Each line below that contains "Молодёжная" counts once; report the total and nothing more.

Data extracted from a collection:
■ ■ ■ ■ ■ ■ ■
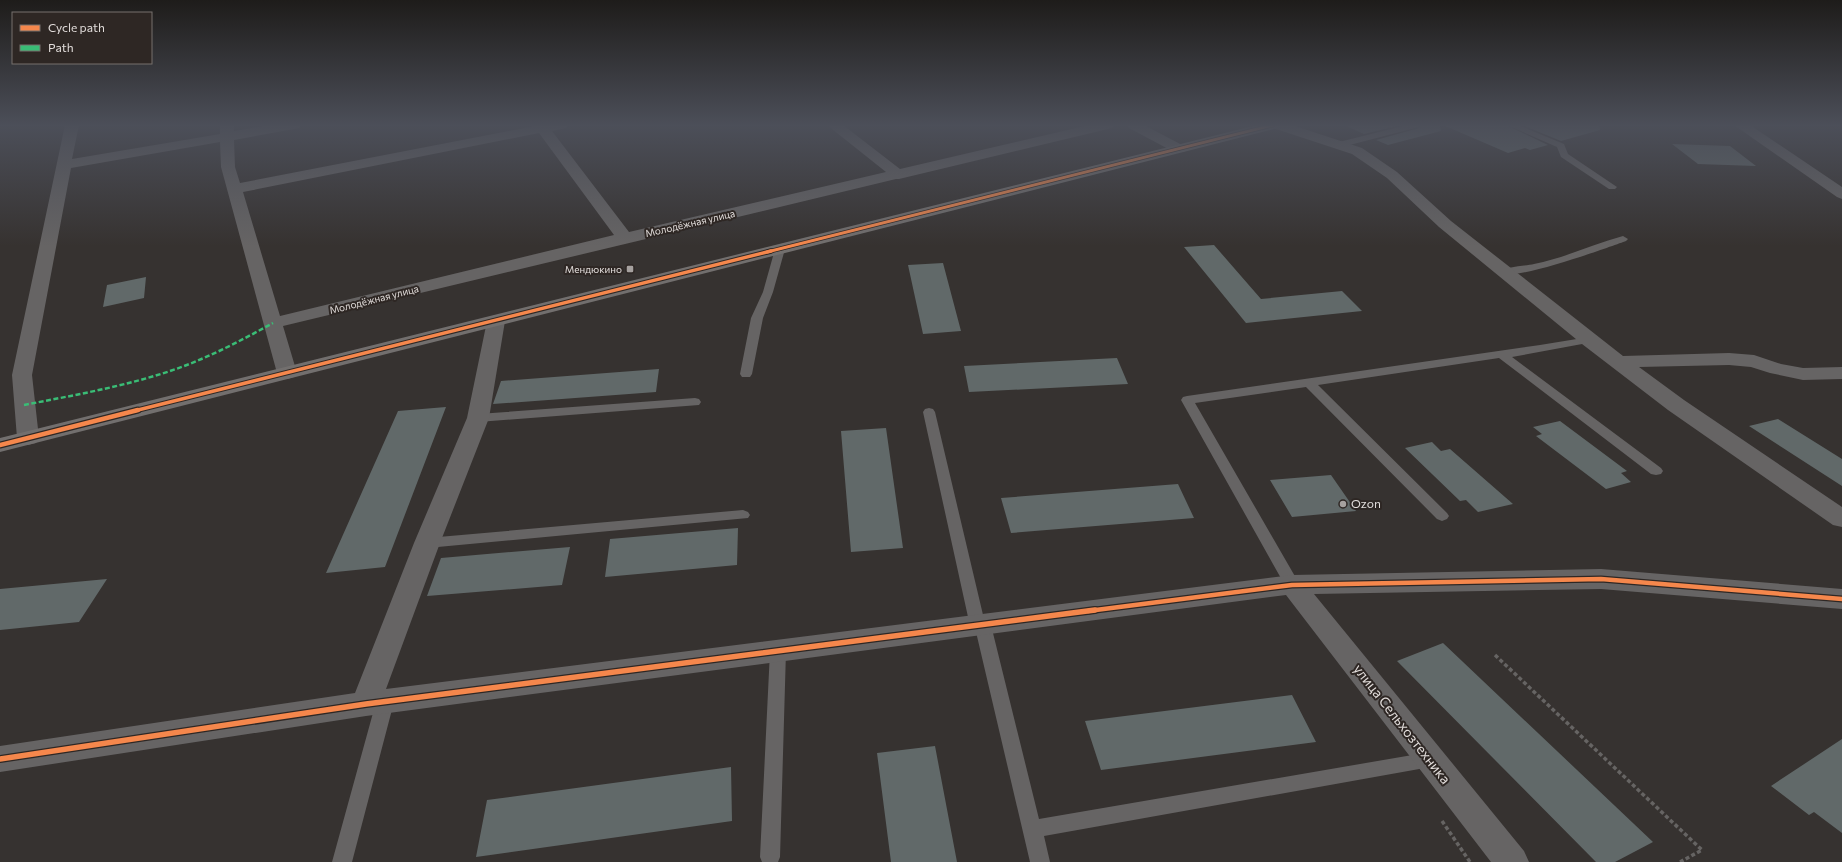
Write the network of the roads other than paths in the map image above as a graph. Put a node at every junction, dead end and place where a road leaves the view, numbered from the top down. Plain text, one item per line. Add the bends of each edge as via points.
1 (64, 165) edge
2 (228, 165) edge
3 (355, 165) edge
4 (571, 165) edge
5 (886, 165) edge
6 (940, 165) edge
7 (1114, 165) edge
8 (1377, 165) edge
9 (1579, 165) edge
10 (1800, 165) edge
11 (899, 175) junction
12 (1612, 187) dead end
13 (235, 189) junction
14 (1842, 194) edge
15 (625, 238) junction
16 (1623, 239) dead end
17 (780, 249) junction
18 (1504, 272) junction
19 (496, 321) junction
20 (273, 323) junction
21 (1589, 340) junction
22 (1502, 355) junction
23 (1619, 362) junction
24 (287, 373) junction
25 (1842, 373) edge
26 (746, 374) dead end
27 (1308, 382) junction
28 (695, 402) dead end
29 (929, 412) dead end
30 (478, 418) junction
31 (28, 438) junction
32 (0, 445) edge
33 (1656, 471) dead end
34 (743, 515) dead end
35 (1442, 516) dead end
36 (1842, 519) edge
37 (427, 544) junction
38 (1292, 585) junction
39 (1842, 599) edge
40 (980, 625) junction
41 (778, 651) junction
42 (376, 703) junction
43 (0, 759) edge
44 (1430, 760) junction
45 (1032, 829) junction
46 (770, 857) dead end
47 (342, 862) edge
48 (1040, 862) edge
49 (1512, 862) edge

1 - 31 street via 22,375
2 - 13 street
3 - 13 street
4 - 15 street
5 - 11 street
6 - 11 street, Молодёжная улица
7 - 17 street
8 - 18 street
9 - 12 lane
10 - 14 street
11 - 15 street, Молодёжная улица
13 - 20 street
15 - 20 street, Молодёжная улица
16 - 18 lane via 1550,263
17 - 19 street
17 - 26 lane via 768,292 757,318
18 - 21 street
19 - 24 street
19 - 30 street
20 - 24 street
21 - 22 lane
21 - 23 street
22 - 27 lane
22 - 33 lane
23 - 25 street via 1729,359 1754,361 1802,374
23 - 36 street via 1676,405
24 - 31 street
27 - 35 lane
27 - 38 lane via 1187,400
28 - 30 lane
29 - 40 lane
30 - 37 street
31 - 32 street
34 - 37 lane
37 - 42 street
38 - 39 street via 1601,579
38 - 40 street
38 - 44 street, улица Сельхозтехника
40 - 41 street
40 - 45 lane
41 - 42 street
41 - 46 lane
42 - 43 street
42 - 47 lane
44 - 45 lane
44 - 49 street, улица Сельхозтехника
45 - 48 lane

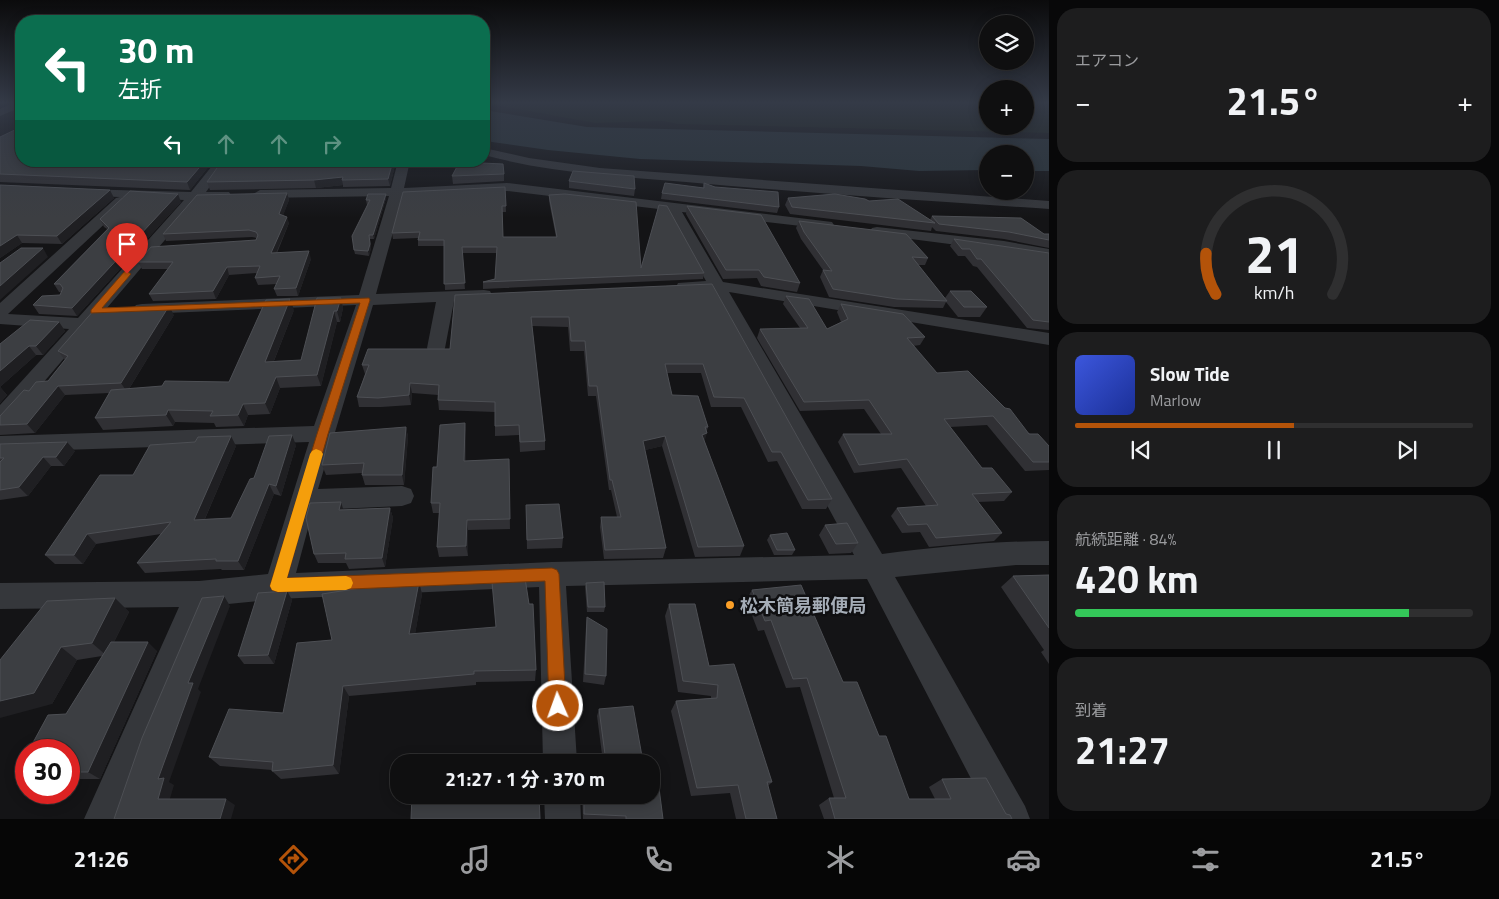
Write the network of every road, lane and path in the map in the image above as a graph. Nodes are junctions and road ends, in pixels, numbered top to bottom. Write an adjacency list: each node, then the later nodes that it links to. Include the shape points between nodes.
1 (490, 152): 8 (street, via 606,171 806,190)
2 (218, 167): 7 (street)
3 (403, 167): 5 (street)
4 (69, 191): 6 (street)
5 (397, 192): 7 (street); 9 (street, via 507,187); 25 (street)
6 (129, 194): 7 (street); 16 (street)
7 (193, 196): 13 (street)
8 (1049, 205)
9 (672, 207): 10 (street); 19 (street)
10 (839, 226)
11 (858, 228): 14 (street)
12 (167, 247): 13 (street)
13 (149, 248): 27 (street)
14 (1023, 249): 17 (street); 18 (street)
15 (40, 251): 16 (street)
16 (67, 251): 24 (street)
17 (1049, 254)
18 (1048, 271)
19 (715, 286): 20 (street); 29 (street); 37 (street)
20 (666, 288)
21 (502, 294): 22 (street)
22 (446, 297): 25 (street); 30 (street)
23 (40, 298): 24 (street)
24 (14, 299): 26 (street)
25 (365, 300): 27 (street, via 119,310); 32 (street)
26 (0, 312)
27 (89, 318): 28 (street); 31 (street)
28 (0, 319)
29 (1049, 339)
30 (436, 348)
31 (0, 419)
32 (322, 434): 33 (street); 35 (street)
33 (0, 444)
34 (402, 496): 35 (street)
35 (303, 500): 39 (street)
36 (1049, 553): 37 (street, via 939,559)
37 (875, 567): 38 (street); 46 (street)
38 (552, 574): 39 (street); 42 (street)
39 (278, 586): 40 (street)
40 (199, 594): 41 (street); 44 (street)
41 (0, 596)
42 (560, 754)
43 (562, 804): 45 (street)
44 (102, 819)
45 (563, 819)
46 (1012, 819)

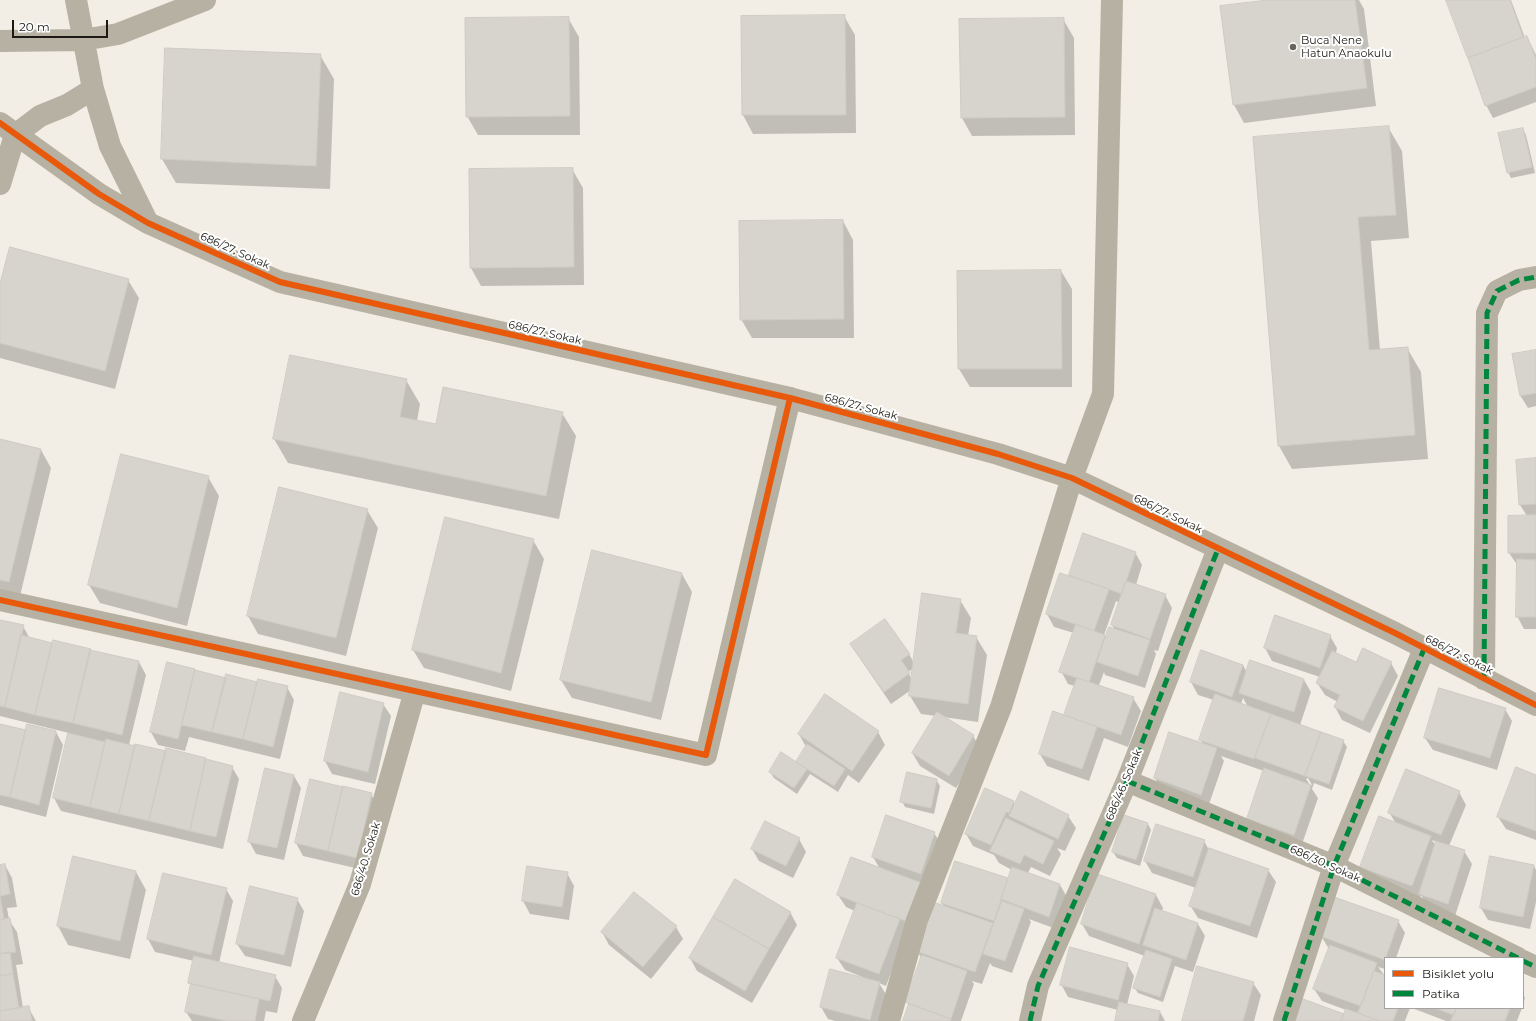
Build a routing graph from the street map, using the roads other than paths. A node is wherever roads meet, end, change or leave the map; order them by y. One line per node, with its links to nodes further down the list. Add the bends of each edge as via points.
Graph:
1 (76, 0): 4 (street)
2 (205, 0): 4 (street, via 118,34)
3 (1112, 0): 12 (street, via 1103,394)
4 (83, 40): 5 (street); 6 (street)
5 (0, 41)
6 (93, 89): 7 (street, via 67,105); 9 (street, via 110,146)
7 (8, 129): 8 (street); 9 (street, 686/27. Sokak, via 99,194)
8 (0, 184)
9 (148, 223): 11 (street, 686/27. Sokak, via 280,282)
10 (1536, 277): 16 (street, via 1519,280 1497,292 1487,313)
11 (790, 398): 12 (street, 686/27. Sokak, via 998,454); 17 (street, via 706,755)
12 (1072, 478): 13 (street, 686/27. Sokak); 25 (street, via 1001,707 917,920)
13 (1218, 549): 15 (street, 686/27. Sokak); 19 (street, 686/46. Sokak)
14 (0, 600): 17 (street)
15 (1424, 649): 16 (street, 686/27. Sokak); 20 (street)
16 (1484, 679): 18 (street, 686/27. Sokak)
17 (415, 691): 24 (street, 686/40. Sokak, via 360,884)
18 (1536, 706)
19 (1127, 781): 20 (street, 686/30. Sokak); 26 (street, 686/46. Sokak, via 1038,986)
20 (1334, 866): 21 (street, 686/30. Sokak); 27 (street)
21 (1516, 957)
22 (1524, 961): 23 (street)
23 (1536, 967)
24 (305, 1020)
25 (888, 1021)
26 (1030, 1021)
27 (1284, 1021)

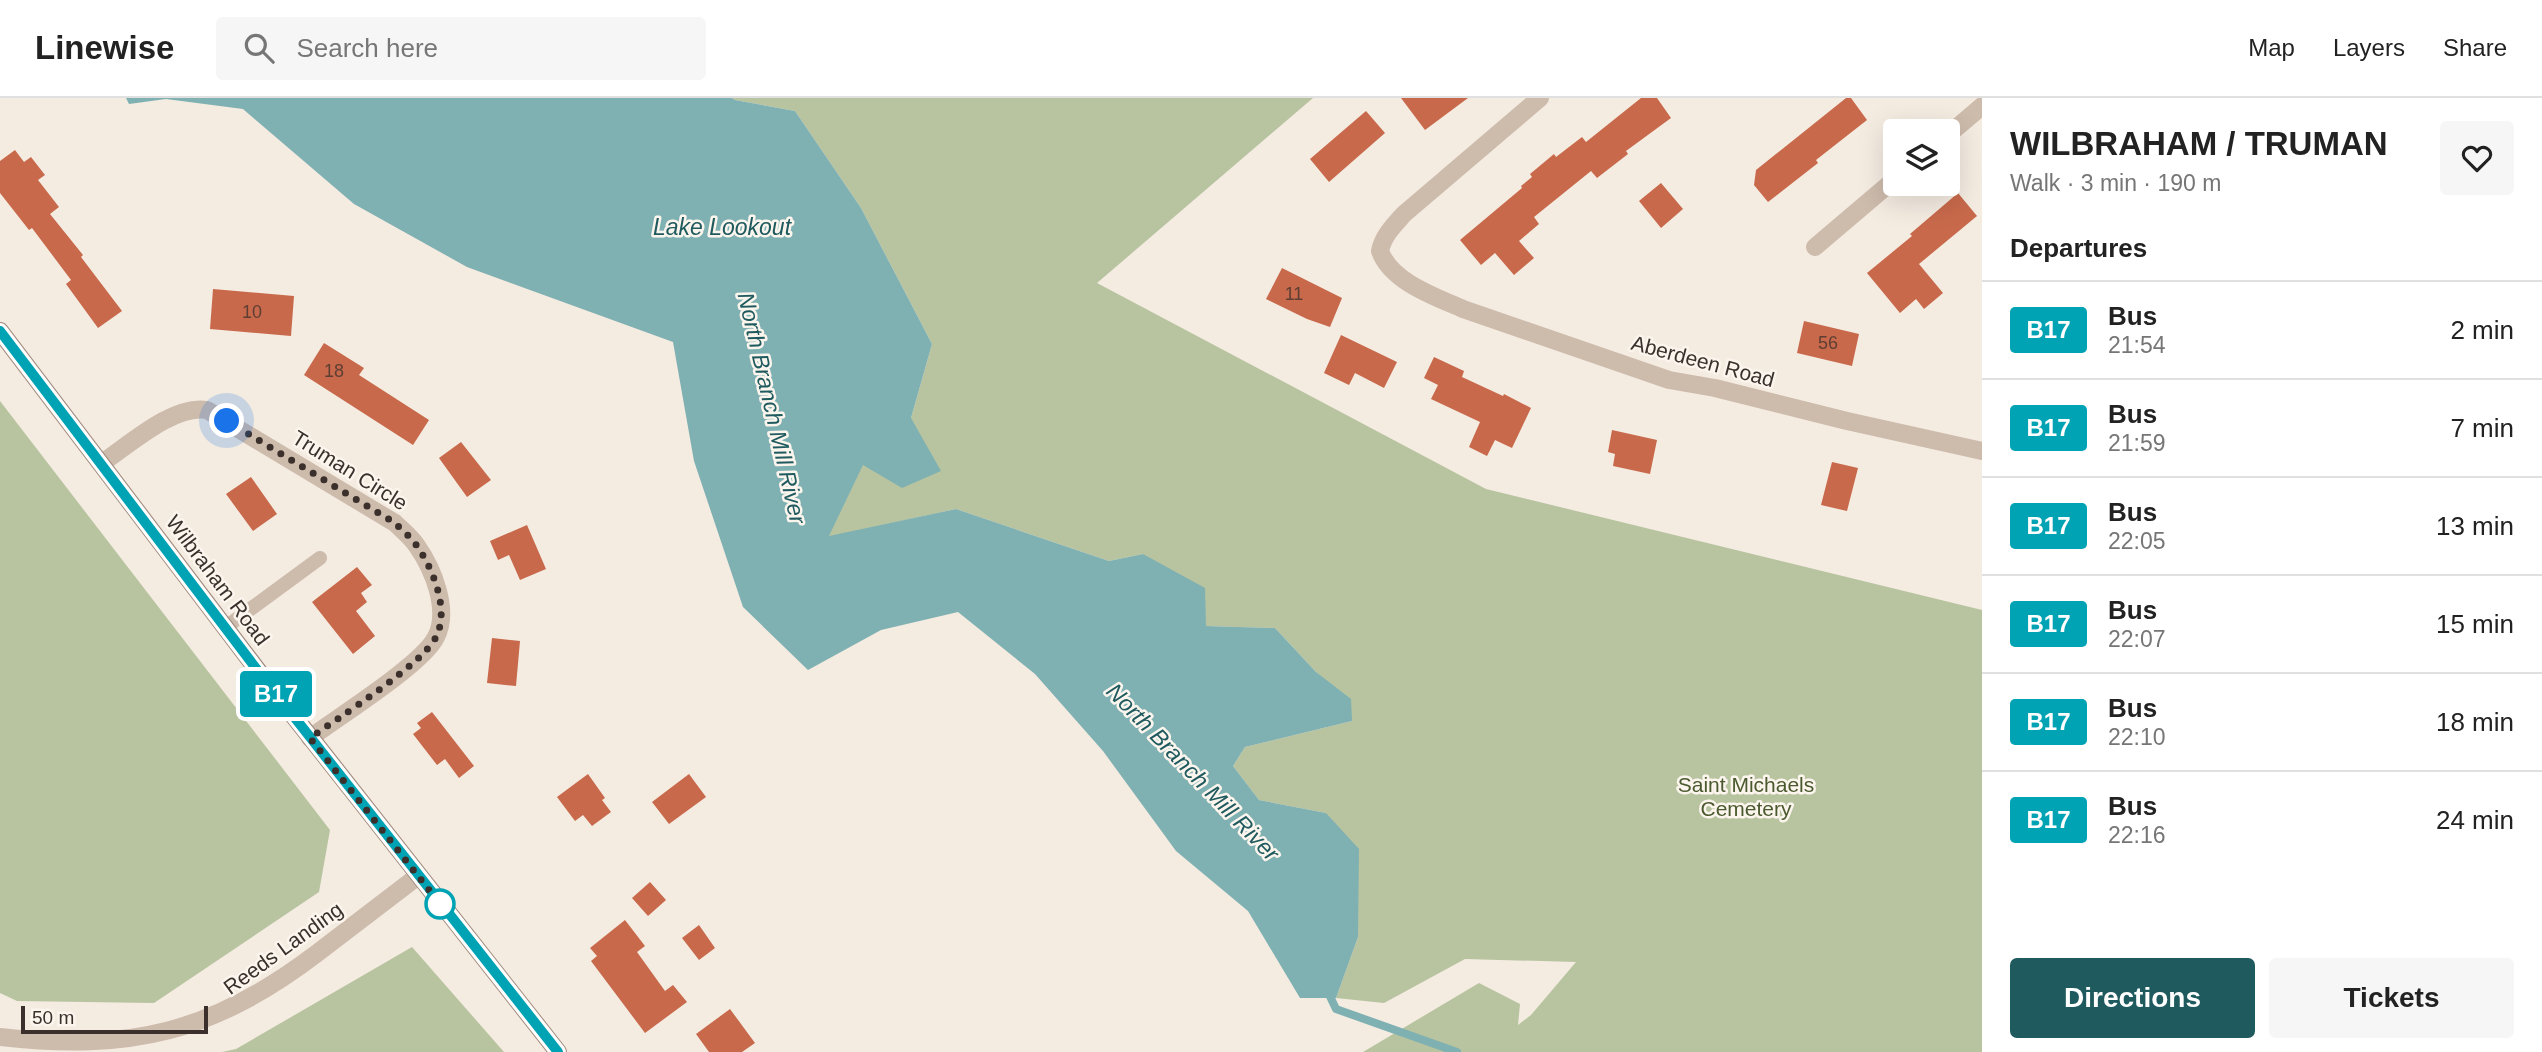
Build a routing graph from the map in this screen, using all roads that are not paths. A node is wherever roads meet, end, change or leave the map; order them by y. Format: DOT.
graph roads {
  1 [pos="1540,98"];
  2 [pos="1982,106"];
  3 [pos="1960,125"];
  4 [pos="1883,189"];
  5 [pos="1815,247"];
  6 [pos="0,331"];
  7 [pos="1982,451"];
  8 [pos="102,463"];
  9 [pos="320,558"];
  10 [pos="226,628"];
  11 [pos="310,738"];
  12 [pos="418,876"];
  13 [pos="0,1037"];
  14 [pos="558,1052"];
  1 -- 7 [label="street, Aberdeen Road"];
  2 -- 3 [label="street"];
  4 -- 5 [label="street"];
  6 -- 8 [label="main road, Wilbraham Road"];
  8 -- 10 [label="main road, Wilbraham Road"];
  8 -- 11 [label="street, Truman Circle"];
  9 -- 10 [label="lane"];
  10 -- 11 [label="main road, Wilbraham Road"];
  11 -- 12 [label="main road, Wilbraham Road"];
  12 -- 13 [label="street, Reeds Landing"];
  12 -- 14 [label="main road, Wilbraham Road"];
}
■ ■ ■ ■ ■ ■ ■
## SOLUTION
3